Written request ::
Count how many lines of the listing below contain the string "ground". Give only the number.

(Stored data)
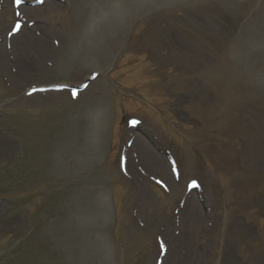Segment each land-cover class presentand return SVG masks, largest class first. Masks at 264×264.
Returning a JSON list of instances; mask_svg holds the SVG:
<instances>
[{"label":"rangeland","instance_id":"1","mask_svg":"<svg viewBox=\"0 0 264 264\" xmlns=\"http://www.w3.org/2000/svg\"><path fill=\"white\" fill-rule=\"evenodd\" d=\"M13 1L0 264H264V0Z\"/></svg>","mask_w":264,"mask_h":264},{"label":"bare ground","instance_id":"2","mask_svg":"<svg viewBox=\"0 0 264 264\" xmlns=\"http://www.w3.org/2000/svg\"><path fill=\"white\" fill-rule=\"evenodd\" d=\"M23 9V8H22ZM25 13H26V11H24ZM24 12H23V14H24ZM24 41H22L20 44H19V48L21 49V48H23L24 47ZM146 160H147V163L149 164V166L151 165V166H153V169H155V171H158V173H160V174H163V172L165 173V171H164V168L162 167V164L160 163V162H155V163H152L151 162V157H150V155L149 154H147V152H146ZM163 175H166V174H163ZM167 176V175H166ZM194 192V191H193ZM190 211H188V213L187 214H185V218L186 219H188L189 221H194L195 223H196V225L197 224H199L200 222L202 223V221L200 220V217H199V215H197L196 213L195 214H193L192 216L190 215V213H189ZM198 219V220H197ZM197 220V221H196ZM200 223V224H201Z\"/></svg>","mask_w":264,"mask_h":264},{"label":"snow or ice","instance_id":"3","mask_svg":"<svg viewBox=\"0 0 264 264\" xmlns=\"http://www.w3.org/2000/svg\"><path fill=\"white\" fill-rule=\"evenodd\" d=\"M15 2H16V4L17 5H19V4H21L22 3V0H15ZM40 2L41 3H44V0H40ZM19 15V14H18ZM16 30H19V25L17 24V26H16ZM96 78V76L94 75L93 76V79H95ZM32 93H29V95H31ZM78 95V93L77 92H73V96L75 97V96H77ZM192 184H193V186H196V182L195 181H193L192 182ZM161 247L163 248V242H162V244H161Z\"/></svg>","mask_w":264,"mask_h":264}]
</instances>
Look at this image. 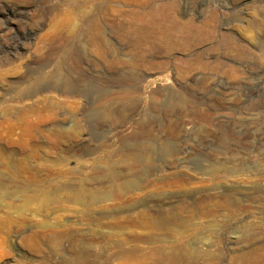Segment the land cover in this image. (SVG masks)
I'll return each mask as SVG.
<instances>
[{
	"label": "rangeland",
	"instance_id": "rangeland-1",
	"mask_svg": "<svg viewBox=\"0 0 264 264\" xmlns=\"http://www.w3.org/2000/svg\"><path fill=\"white\" fill-rule=\"evenodd\" d=\"M176 246L264 264V0H0V264Z\"/></svg>",
	"mask_w": 264,
	"mask_h": 264
},
{
	"label": "bare ground",
	"instance_id": "bare-ground-1",
	"mask_svg": "<svg viewBox=\"0 0 264 264\" xmlns=\"http://www.w3.org/2000/svg\"><path fill=\"white\" fill-rule=\"evenodd\" d=\"M87 1V0H86ZM53 4V3H52ZM49 4H45L44 9L47 8ZM49 11V10H48ZM76 32V31H75ZM58 38V37H57ZM104 98V97H103ZM128 153V152H127ZM126 157H131V160H133L134 162H136L138 160V156L136 153H128L126 155H124ZM148 159V157H147ZM101 191L103 190H99L97 193H102ZM95 193V192H94ZM98 194V195H99ZM96 195V196H98ZM30 241V240H29ZM75 242V241H74ZM73 247V245H72ZM79 247V246H78ZM97 248L99 249V247L97 246ZM95 248V249H97ZM72 249V248H70ZM101 249V248H100ZM80 250V249H79ZM85 250V248H84ZM121 250V249H120ZM132 250V249H131ZM150 250V249H149ZM152 250V249H151ZM154 250V249H153ZM152 250V251H153ZM88 251V250H87ZM93 251V250H92ZM124 251V250H123ZM59 252V251H58ZM64 252V251H63ZM62 252V253H63ZM96 253L93 254H88L86 253V251L81 252H77L76 250H73L74 256L76 258H78V260H82V259H86V258H90V257H103L104 254L102 252L99 251H95ZM119 252V251H118ZM105 253V252H104ZM146 254V253H145ZM103 255V256H102ZM105 255H107V258H110L112 261H119L118 264H138L136 263L137 261L135 259H132V255L131 253H125V252H119L118 254H108L106 253ZM137 255V254H136ZM191 255V254H190ZM190 255L189 252L186 250V248L182 247V246H176L171 248L170 250H156L153 251L150 254V258L152 259H157V260H163V261H169V262H176L177 264H187L189 262L190 259ZM202 254H199L197 256H201ZM71 257V256H70ZM82 257V258H81ZM105 257V256H104ZM203 257V255H202ZM73 258V257H72ZM137 258V257H136ZM67 259V258H66ZM93 259V258H91ZM100 259V258H99ZM105 259V258H104ZM98 260V259H97ZM110 260V261H111ZM70 261V260H69ZM111 261V262H112ZM96 262V261H95ZM109 263V262H108Z\"/></svg>",
	"mask_w": 264,
	"mask_h": 264
}]
</instances>
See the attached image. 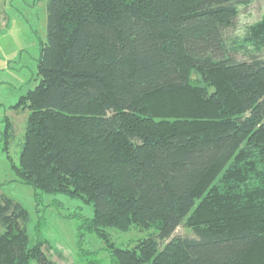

Result of this exercise ::
3